- [Supplied entries]:
▼

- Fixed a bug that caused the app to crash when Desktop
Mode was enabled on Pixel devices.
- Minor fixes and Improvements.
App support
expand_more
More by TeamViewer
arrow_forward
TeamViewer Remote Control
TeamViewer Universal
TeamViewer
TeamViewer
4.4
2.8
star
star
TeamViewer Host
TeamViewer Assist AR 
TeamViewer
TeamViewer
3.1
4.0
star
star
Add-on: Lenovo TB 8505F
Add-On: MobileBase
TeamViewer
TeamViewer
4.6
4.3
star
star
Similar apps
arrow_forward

▲

- [What is expected]: Each line of the data has to be written out exactly as it appears.

- [Exercise solution]:
- Fixed a bug that caused the app to crash when Desktop
Mode was enabled on Pixel devices.
- Minor fixes and Improvements.
App support
expand_more
More by TeamViewer
arrow_forward
TeamViewer Remote Control
TeamViewer Universal
TeamViewer
TeamViewer
4.4
2.8
star
star
TeamViewer Host
TeamViewer Assist AR 
TeamViewer
TeamViewer
3.1
4.0
star
star
Add-on: Lenovo TB 8505F
Add-On: MobileBase
TeamViewer
TeamViewer
4.6
4.3
star
star
Similar apps
arrow_forward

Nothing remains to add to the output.